**What you will do**.
Repeat every line of the material below exactly as it appears, leaving the pictures out of your answer.

**Given information**.
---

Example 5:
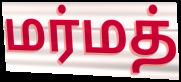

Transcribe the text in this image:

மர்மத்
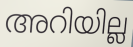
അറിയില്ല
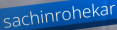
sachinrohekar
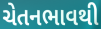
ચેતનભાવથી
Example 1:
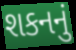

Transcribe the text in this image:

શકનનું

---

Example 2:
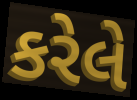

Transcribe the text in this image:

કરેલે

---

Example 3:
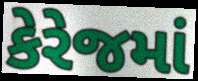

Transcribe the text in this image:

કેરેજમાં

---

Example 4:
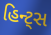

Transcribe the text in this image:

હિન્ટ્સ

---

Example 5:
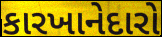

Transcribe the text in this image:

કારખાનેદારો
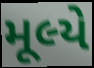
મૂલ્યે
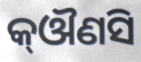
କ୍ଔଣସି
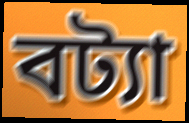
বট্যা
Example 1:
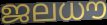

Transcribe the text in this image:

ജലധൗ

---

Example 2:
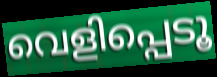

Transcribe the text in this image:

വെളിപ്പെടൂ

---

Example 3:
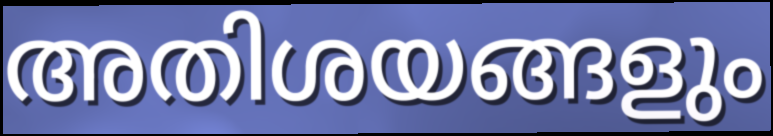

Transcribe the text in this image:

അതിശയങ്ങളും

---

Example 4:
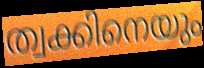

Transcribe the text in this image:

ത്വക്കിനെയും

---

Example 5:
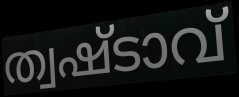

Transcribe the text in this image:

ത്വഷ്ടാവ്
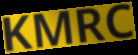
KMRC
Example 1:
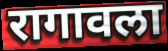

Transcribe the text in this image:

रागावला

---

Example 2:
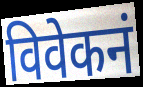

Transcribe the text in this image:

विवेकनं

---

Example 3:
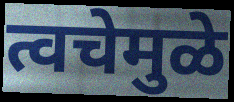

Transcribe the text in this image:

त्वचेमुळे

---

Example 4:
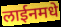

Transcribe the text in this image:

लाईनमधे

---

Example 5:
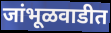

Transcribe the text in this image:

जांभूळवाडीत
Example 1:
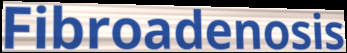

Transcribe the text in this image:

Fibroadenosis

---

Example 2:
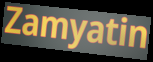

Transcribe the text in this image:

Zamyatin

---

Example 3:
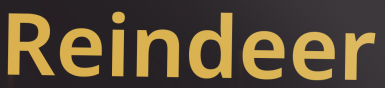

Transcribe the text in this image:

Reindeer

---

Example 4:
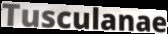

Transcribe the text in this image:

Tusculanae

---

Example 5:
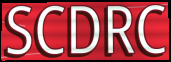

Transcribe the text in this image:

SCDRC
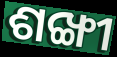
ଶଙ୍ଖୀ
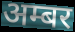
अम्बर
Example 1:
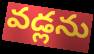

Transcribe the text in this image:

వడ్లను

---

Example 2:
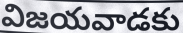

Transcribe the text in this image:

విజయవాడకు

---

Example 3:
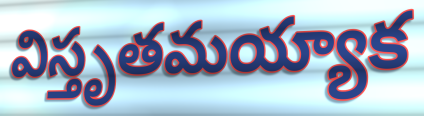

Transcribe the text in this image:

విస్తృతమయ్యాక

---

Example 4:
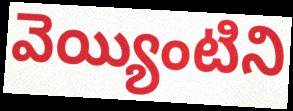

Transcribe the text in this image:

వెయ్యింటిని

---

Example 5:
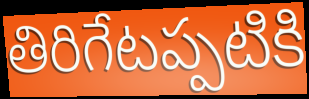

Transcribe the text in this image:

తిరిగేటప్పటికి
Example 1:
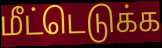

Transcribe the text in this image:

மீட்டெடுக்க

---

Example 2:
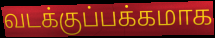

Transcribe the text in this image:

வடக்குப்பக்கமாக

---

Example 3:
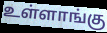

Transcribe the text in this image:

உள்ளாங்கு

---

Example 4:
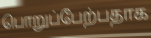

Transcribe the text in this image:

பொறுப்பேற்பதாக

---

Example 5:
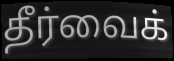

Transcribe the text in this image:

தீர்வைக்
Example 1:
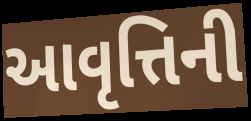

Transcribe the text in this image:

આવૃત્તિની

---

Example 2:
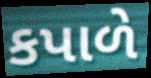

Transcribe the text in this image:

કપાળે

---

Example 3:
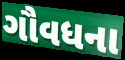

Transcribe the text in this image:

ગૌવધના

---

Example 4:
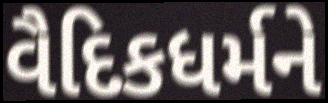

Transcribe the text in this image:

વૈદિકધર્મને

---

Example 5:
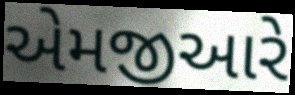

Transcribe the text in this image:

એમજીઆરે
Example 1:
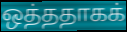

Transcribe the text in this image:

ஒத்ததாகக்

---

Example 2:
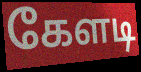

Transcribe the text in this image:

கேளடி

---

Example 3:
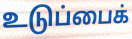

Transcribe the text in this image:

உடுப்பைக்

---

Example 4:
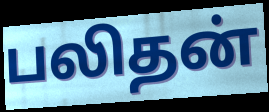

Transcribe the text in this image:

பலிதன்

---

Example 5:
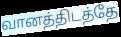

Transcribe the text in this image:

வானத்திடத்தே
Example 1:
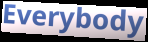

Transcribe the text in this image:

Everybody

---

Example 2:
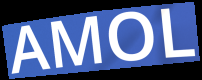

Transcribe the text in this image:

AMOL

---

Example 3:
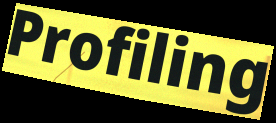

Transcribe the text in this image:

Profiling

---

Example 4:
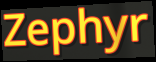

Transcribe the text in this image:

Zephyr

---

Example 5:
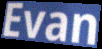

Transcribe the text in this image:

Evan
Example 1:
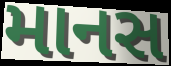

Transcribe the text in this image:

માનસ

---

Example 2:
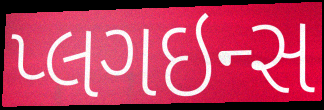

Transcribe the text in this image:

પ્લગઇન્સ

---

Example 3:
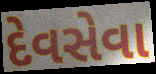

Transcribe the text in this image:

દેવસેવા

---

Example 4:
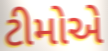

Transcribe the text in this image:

**Exercise answer**.
---

Example 5:

Transcribe the text in this image:

மர்மத்
അറിയില്ല
sachinrohekar
ચેતનભાવથી
Example 1:

Transcribe the text in this image:

શકનનું

---

Example 2:

Transcribe the text in this image:

કરેલે

---

Example 3:

Transcribe the text in this image:

કેરેજમાં

---

Example 4:

Transcribe the text in this image:

હિન્ટ્સ

---

Example 5:

Transcribe the text in this image:

કારખાનેદારો
મૂલ્યે
କ୍ଔଣସି
বট্যা
Example 1:

Transcribe the text in this image:

ജലധൗ

---

Example 2:

Transcribe the text in this image:

വെളിപ്പെടൂ

---

Example 3:

Transcribe the text in this image:

അതിശയങ്ങളും

---

Example 4:

Transcribe the text in this image:

ത്വക്കിനെയും

---

Example 5:

Transcribe the text in this image:

ത്വഷ്ടാവ്
KMRC
Example 1:

Transcribe the text in this image:

रागावला

---

Example 2:

Transcribe the text in this image:

विवेकनं

---

Example 3:

Transcribe the text in this image:

त्वचेमुळे

---

Example 4:

Transcribe the text in this image:

लाईनमधे

---

Example 5:

Transcribe the text in this image:

जांभूळवाडीत
Example 1:

Transcribe the text in this image:

Fibroadenosis

---

Example 2:

Transcribe the text in this image:

Zamyatin

---

Example 3:

Transcribe the text in this image:

Reindeer

---

Example 4:

Transcribe the text in this image:

Tusculanae

---

Example 5:

Transcribe the text in this image:

SCDRC
ଶଙ୍ଖୀ
अम्बर
Example 1:

Transcribe the text in this image:

వడ్లను

---

Example 2:

Transcribe the text in this image:

విజయవాడకు

---

Example 3:

Transcribe the text in this image:

విస్తృతమయ్యాక

---

Example 4:

Transcribe the text in this image:

వెయ్యింటిని

---

Example 5:

Transcribe the text in this image:

తిరిగేటప్పటికి
Example 1:

Transcribe the text in this image:

மீட்டெடுக்க

---

Example 2:

Transcribe the text in this image:

வடக்குப்பக்கமாக

---

Example 3:

Transcribe the text in this image:

உள்ளாங்கு

---

Example 4:

Transcribe the text in this image:

பொறுப்பேற்பதாக

---

Example 5:

Transcribe the text in this image:

தீர்வைக்
Example 1:

Transcribe the text in this image:

આવૃત્તિની

---

Example 2:

Transcribe the text in this image:

કપાળે

---

Example 3:

Transcribe the text in this image:

ગૌવધના

---

Example 4:

Transcribe the text in this image:

વૈદિકધર્મને

---

Example 5:

Transcribe the text in this image:

એમજીઆરે
Example 1:

Transcribe the text in this image:

ஒத்ததாகக்

---

Example 2:

Transcribe the text in this image:

கேளடி

---

Example 3:

Transcribe the text in this image:

உடுப்பைக்

---

Example 4:

Transcribe the text in this image:

பலிதன்

---

Example 5:

Transcribe the text in this image:

வானத்திடத்தே
Example 1:

Transcribe the text in this image:

Everybody

---

Example 2:

Transcribe the text in this image:

AMOL

---

Example 3:

Transcribe the text in this image:

Profiling

---

Example 4:

Transcribe the text in this image:

Zephyr

---

Example 5:

Transcribe the text in this image:

Evan
Example 1:

Transcribe the text in this image:

માનસ

---

Example 2:

Transcribe the text in this image:

પ્લગઇન્સ

---

Example 3:

Transcribe the text in this image:

દેવસેવા

---

Example 4:

Transcribe the text in this image:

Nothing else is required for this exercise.